All,
Wow, I disappear to Las Vegas for a couple days, and now I don't know what is more surreal: Vegas, or this thread (my money is on Vegas, though I am not a betting man).
Couple points:
From Tony: Well, that sounds fine to me, however you may note that the ICZN Code at least expressly states that authorship is *not* part of the scientific name:
Don't drag the Code in this. The Code doesn't govern DwC terms.
From Jim: For some inexplicable reason zoologists throw away the parentheses and the stuff following.
For some inexplicable reason, botanists feel the need to track ALL new combinations as though they were nomenclatural (rather than taxonomic) events; whereas zoologists more surgically track only the ones that generate homonyms. -)
More from Jim:
I think it is a really bad move to attempt to redefine "name" so as to include the name metadata to achieve some degree of name resolution
I think it's a REALLY bad move to even try to come up with a unified definition of "name" at all in our context. Doing so is an unholy abomination, a lexical atrocity, an affront to logic and an insult the natural order of the cosmos and any deity conceived by humankind. (to coin a phrase)

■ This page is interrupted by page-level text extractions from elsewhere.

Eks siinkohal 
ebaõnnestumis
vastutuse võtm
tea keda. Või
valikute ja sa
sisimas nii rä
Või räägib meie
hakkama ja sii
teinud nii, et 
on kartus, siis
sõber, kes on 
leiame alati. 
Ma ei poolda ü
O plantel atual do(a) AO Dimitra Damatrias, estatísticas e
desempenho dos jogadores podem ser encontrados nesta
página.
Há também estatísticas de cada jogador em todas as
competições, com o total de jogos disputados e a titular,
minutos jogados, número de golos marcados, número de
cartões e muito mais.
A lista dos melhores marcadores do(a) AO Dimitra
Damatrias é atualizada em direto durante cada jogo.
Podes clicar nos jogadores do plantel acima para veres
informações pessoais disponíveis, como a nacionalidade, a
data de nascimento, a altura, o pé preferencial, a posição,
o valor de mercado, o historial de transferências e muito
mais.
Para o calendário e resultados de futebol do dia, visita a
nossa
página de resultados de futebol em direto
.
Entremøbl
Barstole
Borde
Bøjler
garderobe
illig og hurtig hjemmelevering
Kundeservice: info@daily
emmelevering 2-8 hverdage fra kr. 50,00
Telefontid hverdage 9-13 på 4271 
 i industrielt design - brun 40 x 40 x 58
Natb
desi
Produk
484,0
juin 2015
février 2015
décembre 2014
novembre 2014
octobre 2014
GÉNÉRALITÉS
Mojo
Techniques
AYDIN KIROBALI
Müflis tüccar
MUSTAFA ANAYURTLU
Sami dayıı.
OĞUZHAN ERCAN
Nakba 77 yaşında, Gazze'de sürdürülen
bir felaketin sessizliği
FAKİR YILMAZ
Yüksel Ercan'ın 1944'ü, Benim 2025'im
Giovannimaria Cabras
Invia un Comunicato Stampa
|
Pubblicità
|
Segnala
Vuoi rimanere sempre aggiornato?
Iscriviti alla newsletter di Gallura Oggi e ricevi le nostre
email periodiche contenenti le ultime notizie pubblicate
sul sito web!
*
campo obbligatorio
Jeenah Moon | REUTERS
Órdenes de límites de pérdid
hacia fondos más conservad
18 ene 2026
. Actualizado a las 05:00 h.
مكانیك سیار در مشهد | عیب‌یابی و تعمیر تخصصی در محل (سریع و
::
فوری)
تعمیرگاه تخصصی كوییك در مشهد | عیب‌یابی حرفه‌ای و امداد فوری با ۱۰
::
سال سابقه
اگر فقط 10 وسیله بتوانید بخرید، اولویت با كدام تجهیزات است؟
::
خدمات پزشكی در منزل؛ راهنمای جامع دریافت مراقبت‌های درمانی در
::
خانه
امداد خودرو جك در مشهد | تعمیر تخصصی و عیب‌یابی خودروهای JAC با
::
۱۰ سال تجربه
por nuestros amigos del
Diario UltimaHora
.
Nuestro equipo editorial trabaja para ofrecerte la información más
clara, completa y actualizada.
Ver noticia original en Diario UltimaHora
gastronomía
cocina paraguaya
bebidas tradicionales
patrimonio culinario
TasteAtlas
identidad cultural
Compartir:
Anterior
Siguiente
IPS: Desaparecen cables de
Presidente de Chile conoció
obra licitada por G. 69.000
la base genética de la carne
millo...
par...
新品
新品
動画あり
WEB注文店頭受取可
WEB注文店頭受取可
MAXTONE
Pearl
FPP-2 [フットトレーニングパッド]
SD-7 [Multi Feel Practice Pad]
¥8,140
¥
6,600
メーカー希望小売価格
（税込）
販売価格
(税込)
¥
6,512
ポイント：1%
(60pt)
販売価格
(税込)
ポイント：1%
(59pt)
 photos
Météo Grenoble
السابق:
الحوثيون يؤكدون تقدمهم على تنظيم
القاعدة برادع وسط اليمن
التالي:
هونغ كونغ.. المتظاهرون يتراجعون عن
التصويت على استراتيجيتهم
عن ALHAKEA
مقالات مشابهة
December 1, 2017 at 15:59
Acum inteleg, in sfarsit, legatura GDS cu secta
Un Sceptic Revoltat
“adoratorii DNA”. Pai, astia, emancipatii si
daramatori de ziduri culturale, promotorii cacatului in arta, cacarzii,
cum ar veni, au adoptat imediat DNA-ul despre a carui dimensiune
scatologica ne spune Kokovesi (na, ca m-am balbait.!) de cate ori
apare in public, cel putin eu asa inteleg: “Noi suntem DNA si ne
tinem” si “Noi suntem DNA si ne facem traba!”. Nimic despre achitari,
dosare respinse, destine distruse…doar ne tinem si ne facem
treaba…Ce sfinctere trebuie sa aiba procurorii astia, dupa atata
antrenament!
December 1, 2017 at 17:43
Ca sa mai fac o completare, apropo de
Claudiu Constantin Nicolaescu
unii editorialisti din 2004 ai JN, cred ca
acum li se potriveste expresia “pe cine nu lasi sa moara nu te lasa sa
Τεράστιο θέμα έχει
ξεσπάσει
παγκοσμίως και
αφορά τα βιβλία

The First Commandment of biodiversity informatics communication is:
"Thou shalt not useth the unqualified term 'name' with the expectation that he or she upon whose ears (or eyes) it falls will not completely misunderstandth thy point."
Rod wrote:
I'm with Jm. For the love of God let's keep things clean and simple.
If clean and simple is the goal, then DwC:scientificName should be defined as the complete set of textual elements useful for recognizing a unique scientific name (or formula of names, in the case of hybrids). If the name is already parsed in the source database, then populate the record with the parsed elements in their respective DwC terms accordingly, and form scientificName as a reasonably standard(ish) concatenation of the full set of elements, to form a string as just defined. If the name is not already parsed in the source database, then provide the complete text string (as just defined) verbatim.
*THAT* is about as simple as it is going to get, I'm afraid.
But Rod was talking about "fields", so maybe he's talking about a database model, rather than DwC terms (which, I think, this thread is mostly about).
The Model we're taking for GNUB establishes a record for every "NameElement". For example, if there was a usage representing "Centaurea affinis Friv. ssp. affinis var. Affinis", there would be four TaxonNameUsage records (one for each NameElement: "Centaurea" as used at the rank of genus; "affinis" as used at the rank of species; "affinis" as used at the rank of subspecies; and "Affinis" at the rank of variety). We inherit the authorship for each NameElement through its associated Protonym link. In this case, we know it to be an autonym, because each of the last three (infrageneric) NameElements (epithets) happens to share the same Protonym.
Besides the parsed NameElement, GNUB also includes fields (for each NameElement) for:
VerbatimNameString (actual string of characters used to represent the most complete form of the name, inclusive of authorships, prefixes, suffixes, etc., )
TaxonRank (controlled vocabulary)
VerbatimRank (the actual rank they declared it to be within the usage instance, if some obscure-ish rank from the 18th century that is not among, but easily mapped directly to, one of the Controlled Vocabulary items for TaxonRank)
CorrectedNameElement (in case the usage was not in compliance with the Code; such as feminine adjectival epithet combined with a masculine genus, or other such Code-correctable anomalies)
Because the names are fully atomized there can very easily be generated a "standard" name-form, with or without authorship and/or standardized prefixes & suffixes & such.
Simple? HELL no. Powerful? You betcha.